Binance was recently fined in Turkey for violating the region’s anti-money laundering laws. The exchange has to pay 8 million Lira, equalling around 750,000 dollars for the violation. MASAK, the Financial Crimes Investigation Board of Turkey, audited the case.
The fine equals the highest possible administrative charge for the offense. As soon as the nes came out, traders in the region looked for Binance reviews to understand how it operates.
Turkish authorities relayed the news in a report stating that Binance’s Turkey chain is charged with the violation of Law 5549. The case involves several clauses, with most of them belonging to Turkey’s “Law on Prevention of Laundering Proceeds of Crime.” As per the regulators, Binance’s proceedings within the region failed to verify and identify the identification of the customers.
This is the first time any cryptocurrency business has been fined in the region. The policy states that the details must include dates of birth, surnames, identity-related documents, and a social security number provided by legal authorities.
As per the law, ventures like Binance exchange that fall under the financial technology category need to notify the authorities about any irregular or suspicious activity. The time frame to do so is 10 days, while the amount involves transactions above 10,000 Lira.

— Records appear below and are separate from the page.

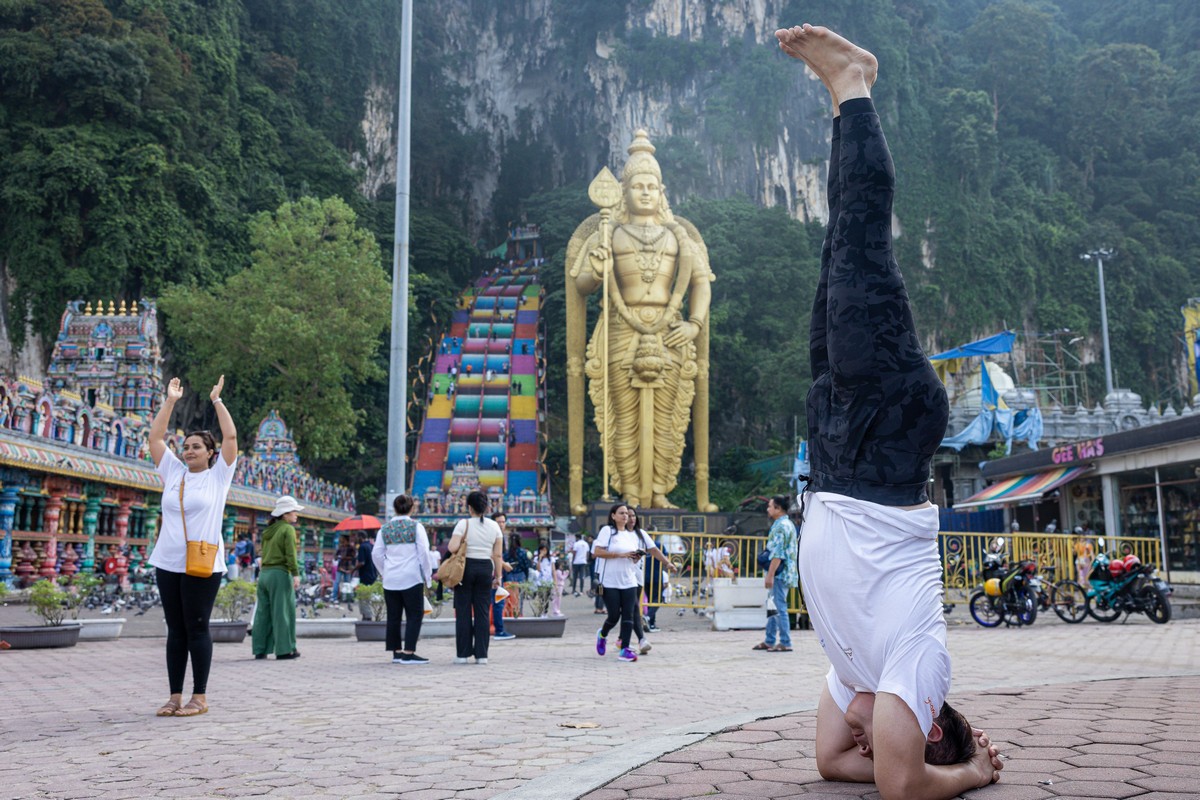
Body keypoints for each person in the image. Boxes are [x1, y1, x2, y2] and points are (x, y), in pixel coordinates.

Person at [776, 24, 1002, 798]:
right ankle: (856, 82)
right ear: (930, 723)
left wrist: (869, 746)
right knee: (862, 244)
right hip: (885, 435)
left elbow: (830, 765)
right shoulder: (917, 666)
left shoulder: (853, 678)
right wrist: (973, 771)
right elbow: (902, 791)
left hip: (842, 452)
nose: (860, 740)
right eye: (888, 739)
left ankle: (845, 111)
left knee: (841, 242)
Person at [565, 129, 716, 511]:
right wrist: (597, 270)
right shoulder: (608, 233)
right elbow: (580, 284)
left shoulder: (678, 236)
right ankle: (630, 492)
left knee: (668, 418)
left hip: (670, 332)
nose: (645, 192)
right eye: (637, 186)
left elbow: (701, 282)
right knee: (622, 416)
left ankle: (661, 490)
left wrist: (694, 324)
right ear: (623, 192)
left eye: (652, 186)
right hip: (620, 330)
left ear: (661, 191)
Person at [147, 375, 238, 717]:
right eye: (185, 446)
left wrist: (217, 401)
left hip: (202, 563)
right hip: (168, 561)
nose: (188, 451)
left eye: (196, 447)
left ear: (211, 453)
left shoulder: (219, 477)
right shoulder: (173, 472)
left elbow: (230, 436)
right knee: (175, 629)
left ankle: (199, 697)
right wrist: (170, 400)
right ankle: (174, 696)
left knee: (197, 626)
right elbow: (156, 438)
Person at [372, 494, 433, 665]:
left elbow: (376, 554)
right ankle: (409, 652)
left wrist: (385, 571)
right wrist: (427, 577)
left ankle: (396, 652)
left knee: (393, 616)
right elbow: (424, 553)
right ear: (412, 508)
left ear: (394, 508)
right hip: (411, 577)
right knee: (414, 615)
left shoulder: (384, 529)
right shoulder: (416, 527)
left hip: (391, 579)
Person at [448, 490, 504, 664]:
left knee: (463, 611)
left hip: (465, 568)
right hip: (485, 568)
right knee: (482, 612)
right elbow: (498, 555)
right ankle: (482, 655)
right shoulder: (494, 526)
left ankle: (463, 654)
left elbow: (452, 547)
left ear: (469, 507)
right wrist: (498, 576)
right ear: (486, 507)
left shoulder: (463, 524)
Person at [251, 495, 303, 661]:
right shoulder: (287, 529)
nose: (296, 514)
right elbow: (290, 554)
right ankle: (284, 650)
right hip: (280, 574)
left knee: (262, 612)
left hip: (264, 575)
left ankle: (260, 649)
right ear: (286, 513)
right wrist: (295, 573)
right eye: (294, 511)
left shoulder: (268, 530)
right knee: (283, 612)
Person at [593, 504, 646, 662]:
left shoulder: (631, 535)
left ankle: (625, 649)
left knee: (628, 615)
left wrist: (635, 557)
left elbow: (631, 559)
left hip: (629, 580)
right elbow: (597, 552)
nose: (625, 516)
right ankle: (602, 634)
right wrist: (620, 555)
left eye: (627, 514)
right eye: (621, 513)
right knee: (614, 616)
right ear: (613, 516)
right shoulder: (607, 531)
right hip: (610, 582)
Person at [625, 508, 675, 655]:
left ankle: (624, 639)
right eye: (628, 515)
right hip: (622, 579)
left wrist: (667, 563)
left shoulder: (641, 535)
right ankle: (641, 638)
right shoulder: (616, 535)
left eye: (633, 515)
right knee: (631, 610)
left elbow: (654, 550)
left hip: (639, 578)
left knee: (631, 610)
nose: (631, 518)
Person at [753, 494, 798, 653]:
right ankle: (770, 640)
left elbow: (778, 554)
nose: (768, 509)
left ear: (778, 509)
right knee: (772, 606)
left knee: (779, 607)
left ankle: (785, 642)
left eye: (770, 506)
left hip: (779, 573)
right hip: (785, 572)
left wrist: (770, 575)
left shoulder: (780, 527)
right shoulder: (787, 524)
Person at [356, 531, 378, 620]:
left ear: (361, 537)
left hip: (365, 575)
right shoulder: (372, 546)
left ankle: (367, 616)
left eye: (357, 537)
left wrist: (353, 569)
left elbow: (361, 562)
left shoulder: (362, 547)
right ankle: (368, 615)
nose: (356, 539)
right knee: (368, 596)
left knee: (364, 596)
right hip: (373, 575)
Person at [334, 534, 356, 602]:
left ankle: (347, 598)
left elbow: (353, 557)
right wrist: (336, 557)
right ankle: (334, 597)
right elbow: (336, 556)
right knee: (337, 582)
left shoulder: (351, 548)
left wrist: (345, 558)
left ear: (345, 540)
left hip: (347, 567)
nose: (341, 540)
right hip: (340, 567)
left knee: (347, 583)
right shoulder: (340, 547)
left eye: (342, 539)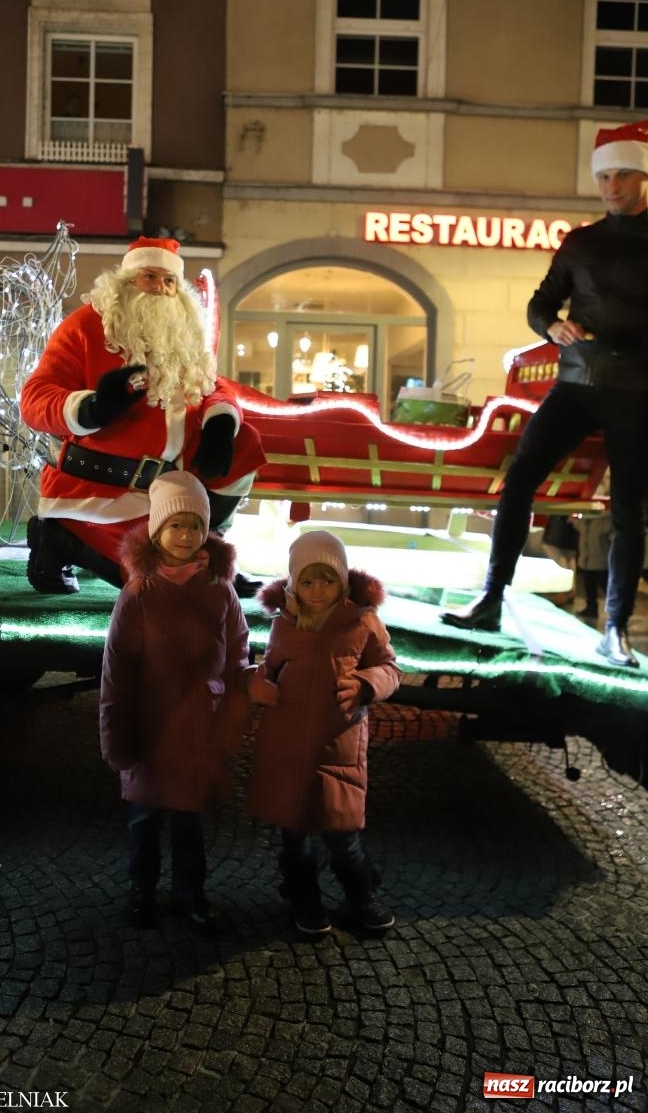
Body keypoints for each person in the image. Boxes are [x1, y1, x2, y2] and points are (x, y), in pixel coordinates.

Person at [442, 119, 648, 668]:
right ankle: (491, 598)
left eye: (623, 175)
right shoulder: (579, 242)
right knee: (518, 483)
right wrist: (551, 329)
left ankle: (615, 630)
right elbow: (540, 305)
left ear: (644, 175)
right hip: (575, 384)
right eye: (605, 177)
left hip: (636, 391)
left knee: (628, 511)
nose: (612, 187)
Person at [20, 236, 265, 595]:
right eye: (150, 277)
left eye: (169, 281)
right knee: (159, 586)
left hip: (169, 492)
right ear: (125, 281)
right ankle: (58, 535)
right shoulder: (85, 327)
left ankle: (206, 541)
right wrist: (91, 408)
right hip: (102, 491)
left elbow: (211, 385)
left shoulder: (181, 334)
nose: (161, 289)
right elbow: (34, 398)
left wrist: (220, 420)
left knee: (243, 441)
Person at [99, 470, 254, 930]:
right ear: (158, 531)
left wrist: (230, 715)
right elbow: (117, 670)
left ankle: (191, 894)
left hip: (197, 728)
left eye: (194, 525)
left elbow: (238, 653)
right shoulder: (139, 593)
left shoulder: (219, 589)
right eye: (176, 525)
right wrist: (116, 735)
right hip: (151, 727)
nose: (186, 535)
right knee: (144, 821)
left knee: (189, 822)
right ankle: (141, 892)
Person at [246, 531, 401, 935]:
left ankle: (361, 896)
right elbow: (269, 669)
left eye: (327, 580)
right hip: (287, 747)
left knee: (343, 839)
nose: (318, 590)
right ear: (295, 583)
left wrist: (367, 684)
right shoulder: (285, 624)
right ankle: (304, 898)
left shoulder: (363, 622)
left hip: (340, 747)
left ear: (343, 582)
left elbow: (390, 668)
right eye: (308, 581)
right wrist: (257, 685)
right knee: (295, 837)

MASAK, Turkey’s financial intelligence unit, handles the monitoring of suspicious trades that
May lead to:
- Terrorism financing
- Money laundering
- Other financial crimes
The organization runs directly under the Ministry of Finance and Treasury’s supervision. Lufi Elvan, former Treasury and Cost Minister of Turkey, is working with a worldwide regulatory agency, Financial Action Task Force to regulate terrorist financing and money laundering.
Lufi stated that the FATF has asked to place measures against cryptocurrency trading platforms.